Quashing Mr MacQueen's conviction, Judge Dennis said there seemed to be a "fundamental problem" with the cases.
He asked prosecutors to review all the remaining cases where a protester argued they had "lawful excuse" to occupy a road.
He said that prosecutors seemed to be arguing that a protester could not lawfully lie down in the road in any circumstances - and they had not "grasped" the importance of a recent Supreme Court ruling.
In that judgement, the UK's highest court ruled that demonstrators who had blocked a road at a military arms show should not have been convicted of obstruction because their right to temporarily and peacefully protest should have been taken into account.
Judge Dennis said that given the importance of that ruling, prosecutors needed to clarify where they stood on the eight cases still to be heard this week and next.

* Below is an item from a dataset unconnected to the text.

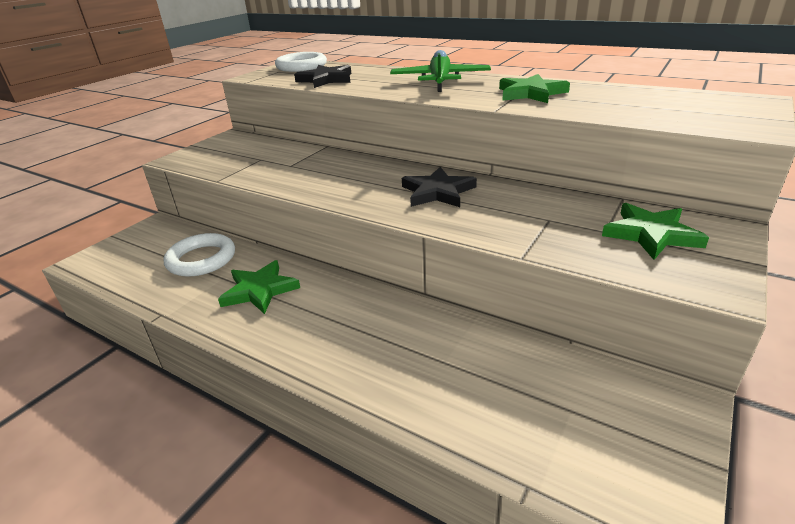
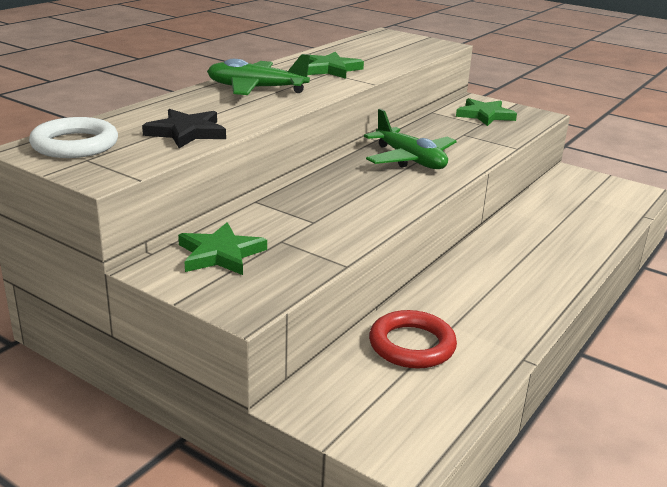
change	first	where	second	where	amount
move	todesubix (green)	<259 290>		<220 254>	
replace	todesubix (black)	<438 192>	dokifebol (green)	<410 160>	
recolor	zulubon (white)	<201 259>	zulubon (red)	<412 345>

In July, another XR defendant was the first to benefit from the Supreme Court's ruling when he was found not guilty of blocking a road during a September 2020 protest.
City of London Magistrates' Court acquitted Ben Benatt, an environmental scientist, saying that it was not proportionate to give him a criminal record given his right to peacefully demonstrate, the limited nature of the disruption he caused and his genuinely-held beliefs.
The tactics used by XR followers of unpredictable and uncoordinated road occupations have heavily influenced the government's current proposals to redraw protest laws.
Ministers want to make it easier for the police to intervene and break up a static demonstration where it causes a public nuisance.